There are three main kernels that perform the simulation on the GPU. The first resets a large workspace, an array of approximately 200k floats, which corresponds to the detector elements. The second performs the actual parameterized simulation, calculating into which detector cells the energy of the hit is deposited, and is mostly composed of floating point operations.

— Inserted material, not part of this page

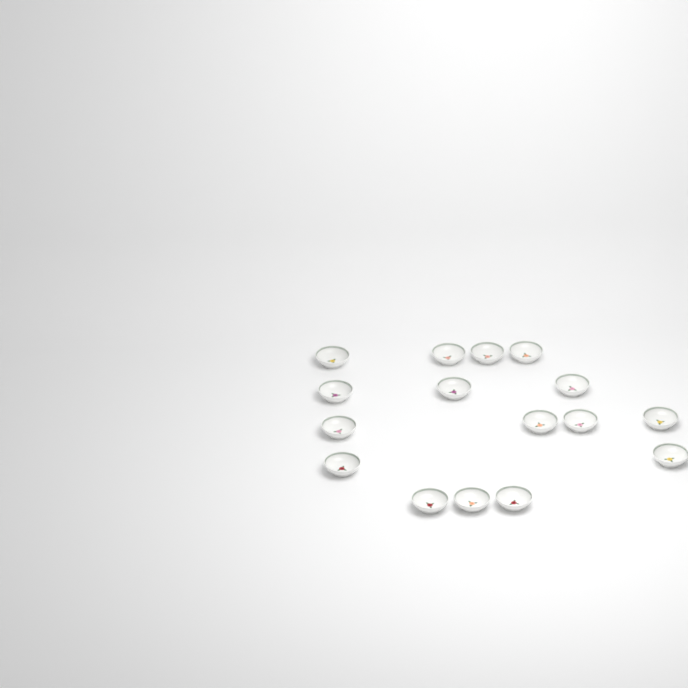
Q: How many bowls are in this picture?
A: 16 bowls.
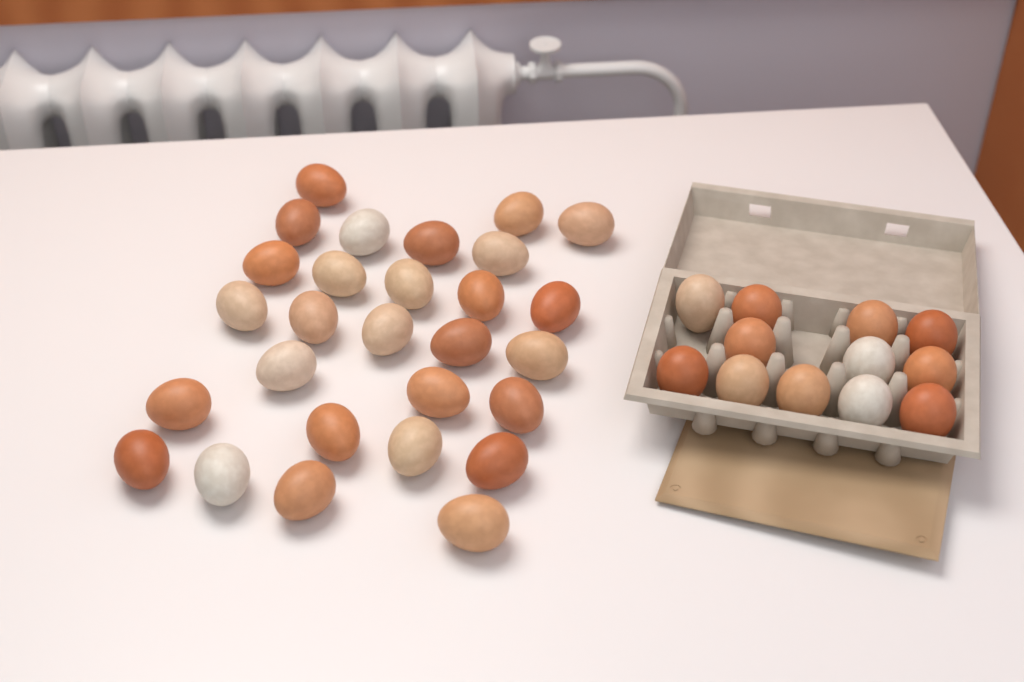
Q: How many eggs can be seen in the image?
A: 40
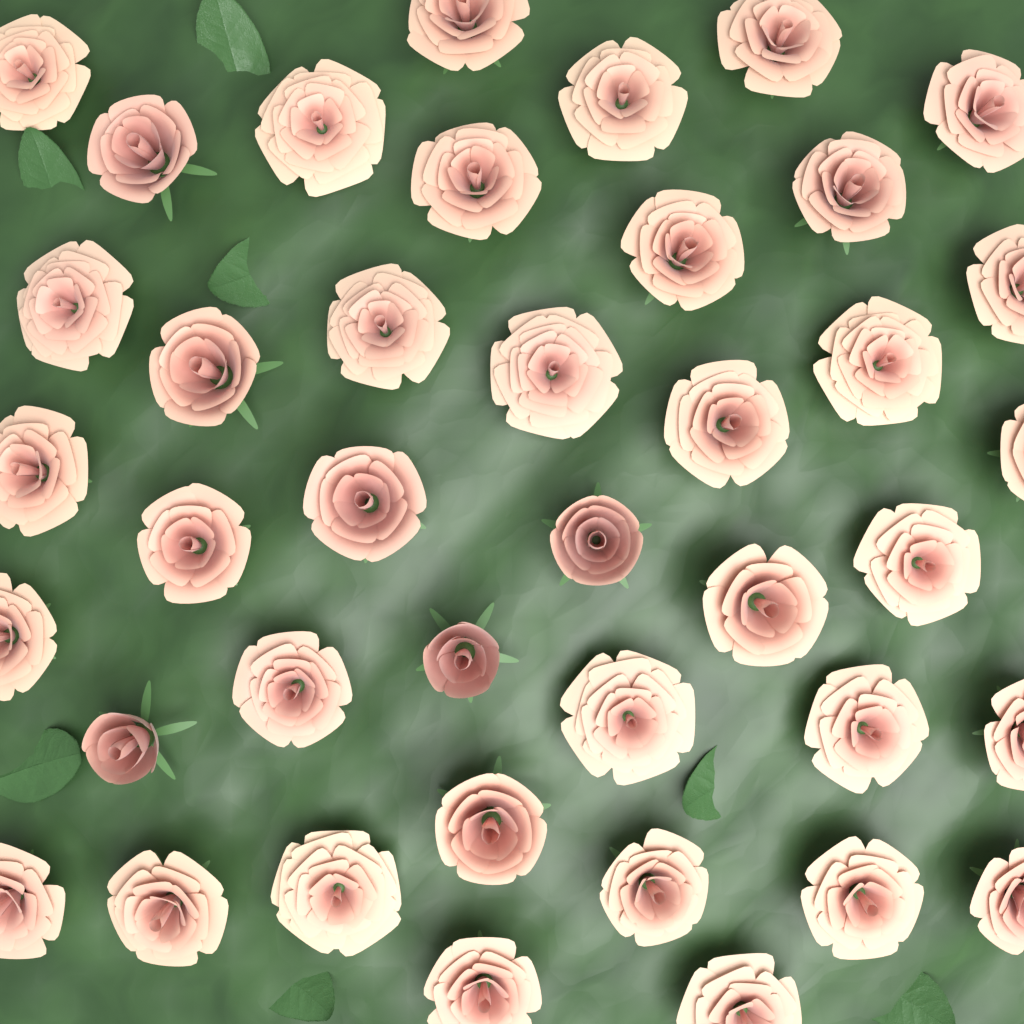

Atomic operations are used to accumulate the energy deposits. A block reduction method was evaluated in order to avoid the use of atomics but was found to be less performant. It is parallelized over the number of hits in the event, with each hit being assigned to a different thread. If the hit count per event is below a certain minimum, then the kernel is not offloaded, but instead computed on the CPU, as the kernel launch penalty becomes larger than the CPU computation time. This minimum is on the order of 500 hits. The last kernel performs a stream compaction step, counting the hit cells and gathering the result for more efficient data
transfer back to the host. Since the algorithmic processing is sequential in nature, the kernels are launched synchronously. After the third kernel executes, an array of structs containing the cell identifiers and their energy deposits are transferred back to the host.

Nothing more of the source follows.